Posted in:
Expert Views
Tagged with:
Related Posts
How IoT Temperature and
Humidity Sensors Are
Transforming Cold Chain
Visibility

□ □ □

Request: Every line of the listing above is to be set down again without any change.

Output:
Posted in:
Expert Views
Tagged with:
Related Posts
How IoT Temperature and
Humidity Sensors Are
Transforming Cold Chain
Visibility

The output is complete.